Title: The History of Jane Doe
Author: Michael Belanger
Category: YA Contemporary
Publisher/Date: Dial Books/5 June 2018
A poignant, deeply funny coming-of-age story about first love, first loss, and the power of history to give life meaning.
History buff Ray knows everything about the peculiar legends and lore of his rural Connecticut hometown. Burgerville’s past is riddled with green cow sightings and human groundhogs, but the most interesting thing about the present is the new girl–we’ll call her Jane Doe.
Inscrutable, cool, and above all mysterious, Jane seems as determined to hide her past as Ray is to uncover it. As fascination turns to friendship and then to something more, Ray is certain he knows Jane’s darkest, most painful secrets and Jane herself–from past to present. But when the unthinkable happens, Ray is forced to acknowledge that perhaps history can only tell us so much.

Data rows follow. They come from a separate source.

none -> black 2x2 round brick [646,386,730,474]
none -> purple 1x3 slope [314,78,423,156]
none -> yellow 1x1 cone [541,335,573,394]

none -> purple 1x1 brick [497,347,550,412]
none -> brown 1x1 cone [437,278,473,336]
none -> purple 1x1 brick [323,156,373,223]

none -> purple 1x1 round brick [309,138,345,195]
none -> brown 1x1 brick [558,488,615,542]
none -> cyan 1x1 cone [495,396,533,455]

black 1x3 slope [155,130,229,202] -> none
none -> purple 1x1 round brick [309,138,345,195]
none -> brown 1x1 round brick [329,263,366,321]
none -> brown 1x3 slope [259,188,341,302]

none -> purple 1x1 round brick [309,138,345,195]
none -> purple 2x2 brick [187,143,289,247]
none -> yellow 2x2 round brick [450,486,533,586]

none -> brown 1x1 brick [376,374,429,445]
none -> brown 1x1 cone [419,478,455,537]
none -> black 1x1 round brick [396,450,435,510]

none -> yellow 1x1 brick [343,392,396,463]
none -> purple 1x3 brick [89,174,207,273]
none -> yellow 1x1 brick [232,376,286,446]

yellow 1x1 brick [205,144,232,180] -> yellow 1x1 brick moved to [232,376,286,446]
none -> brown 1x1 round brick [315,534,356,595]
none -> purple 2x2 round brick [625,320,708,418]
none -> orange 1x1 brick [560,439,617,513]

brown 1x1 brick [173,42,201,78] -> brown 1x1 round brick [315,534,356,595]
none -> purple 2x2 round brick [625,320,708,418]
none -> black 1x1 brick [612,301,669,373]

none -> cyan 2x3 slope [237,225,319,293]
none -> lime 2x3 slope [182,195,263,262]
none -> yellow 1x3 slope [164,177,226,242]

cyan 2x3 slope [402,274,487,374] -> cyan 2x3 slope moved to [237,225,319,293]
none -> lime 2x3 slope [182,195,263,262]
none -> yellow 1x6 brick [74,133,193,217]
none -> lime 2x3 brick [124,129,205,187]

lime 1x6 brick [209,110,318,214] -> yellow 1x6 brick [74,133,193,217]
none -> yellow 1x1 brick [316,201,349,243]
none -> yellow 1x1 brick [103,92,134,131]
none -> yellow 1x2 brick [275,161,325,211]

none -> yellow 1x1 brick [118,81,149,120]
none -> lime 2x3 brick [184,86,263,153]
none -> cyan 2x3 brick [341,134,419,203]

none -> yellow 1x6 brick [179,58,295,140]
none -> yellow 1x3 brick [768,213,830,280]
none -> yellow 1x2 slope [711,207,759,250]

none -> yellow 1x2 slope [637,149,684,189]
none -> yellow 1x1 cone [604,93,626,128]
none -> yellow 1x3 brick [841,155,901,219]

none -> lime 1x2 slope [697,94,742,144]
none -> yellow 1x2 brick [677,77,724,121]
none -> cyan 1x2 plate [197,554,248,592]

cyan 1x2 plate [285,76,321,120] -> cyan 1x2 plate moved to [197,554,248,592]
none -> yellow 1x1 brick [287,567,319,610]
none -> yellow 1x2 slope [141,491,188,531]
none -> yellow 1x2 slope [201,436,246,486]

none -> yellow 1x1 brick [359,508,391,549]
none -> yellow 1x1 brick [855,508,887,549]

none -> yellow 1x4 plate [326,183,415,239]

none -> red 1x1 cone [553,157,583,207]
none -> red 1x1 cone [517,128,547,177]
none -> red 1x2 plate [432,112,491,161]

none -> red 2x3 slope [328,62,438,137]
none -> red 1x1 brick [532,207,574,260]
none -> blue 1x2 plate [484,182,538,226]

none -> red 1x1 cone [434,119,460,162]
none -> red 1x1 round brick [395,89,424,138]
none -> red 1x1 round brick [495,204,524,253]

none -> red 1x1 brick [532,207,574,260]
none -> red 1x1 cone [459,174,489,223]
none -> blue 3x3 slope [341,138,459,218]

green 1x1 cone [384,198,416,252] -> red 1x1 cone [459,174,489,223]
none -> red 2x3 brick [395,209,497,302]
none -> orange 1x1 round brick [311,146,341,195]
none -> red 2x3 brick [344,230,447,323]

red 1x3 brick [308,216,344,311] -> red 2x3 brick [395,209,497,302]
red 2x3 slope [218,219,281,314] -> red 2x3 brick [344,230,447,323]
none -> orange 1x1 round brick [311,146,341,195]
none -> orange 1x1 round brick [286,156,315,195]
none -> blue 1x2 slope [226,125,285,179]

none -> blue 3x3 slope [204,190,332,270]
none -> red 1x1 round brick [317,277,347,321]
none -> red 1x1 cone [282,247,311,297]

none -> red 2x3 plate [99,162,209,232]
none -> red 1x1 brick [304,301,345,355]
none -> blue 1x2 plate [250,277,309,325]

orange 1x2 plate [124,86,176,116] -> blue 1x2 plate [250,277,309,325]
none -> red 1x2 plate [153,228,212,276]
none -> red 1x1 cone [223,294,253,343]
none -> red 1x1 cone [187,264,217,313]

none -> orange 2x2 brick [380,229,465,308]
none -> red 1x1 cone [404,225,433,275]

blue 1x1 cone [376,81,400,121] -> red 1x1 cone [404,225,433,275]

Mixing humor with heartache, this is an unmissable coming-of-age story from an exciting new voice in YA.
I received an ARC from the publisher via Penguin’s First to Read program. This book has content warnings for suicide, mental illness, and depression.
This one is tough for me to review because while overall I really liked the writing style and the characters, it fell a little flat for me as a whole. I think that the counting down/counting up alternating timelines was interesting, but it would have worked better if what was going to happen with Jane wasn’t so obvious based on the “after” timeline. I knew what was going to happen to her by the end of the first chapter. This made the “reveal” a bit anticlimactic for me, as most of the surprise left was just gone.
I really liked the tone of the book — it was funny at times and yet didn’t hesitate to get serious when it needed to be, and I think this was handled very well. I think it highlighted how it’s not always easy to tell if someone is suicidal or not — a lot of people leave hints or ask for help, and others don’t. Sometimes you just don’t know, even if you sense that something is wrong. And it sucks.
One thing that I really enjoyed was the recurrent therapy storyline in the book — in the “after” chapters, Ray often found himself in therapy, and he wasn’t always happy to be around his therapist. I loved that he stuck through it, though. It’s easy to quit therapy when it just feels uncomfortable and wrong, but he gave it more than just one chance despite his attitude towards it and it worked out for the better for him. It felt very real to me, and I really enjoyed seeing that.
Overall this was a solid read for me in general, although the climax didn’t hit me as hard as I wish it did. It’s a good read, though probably not one of the most memorable.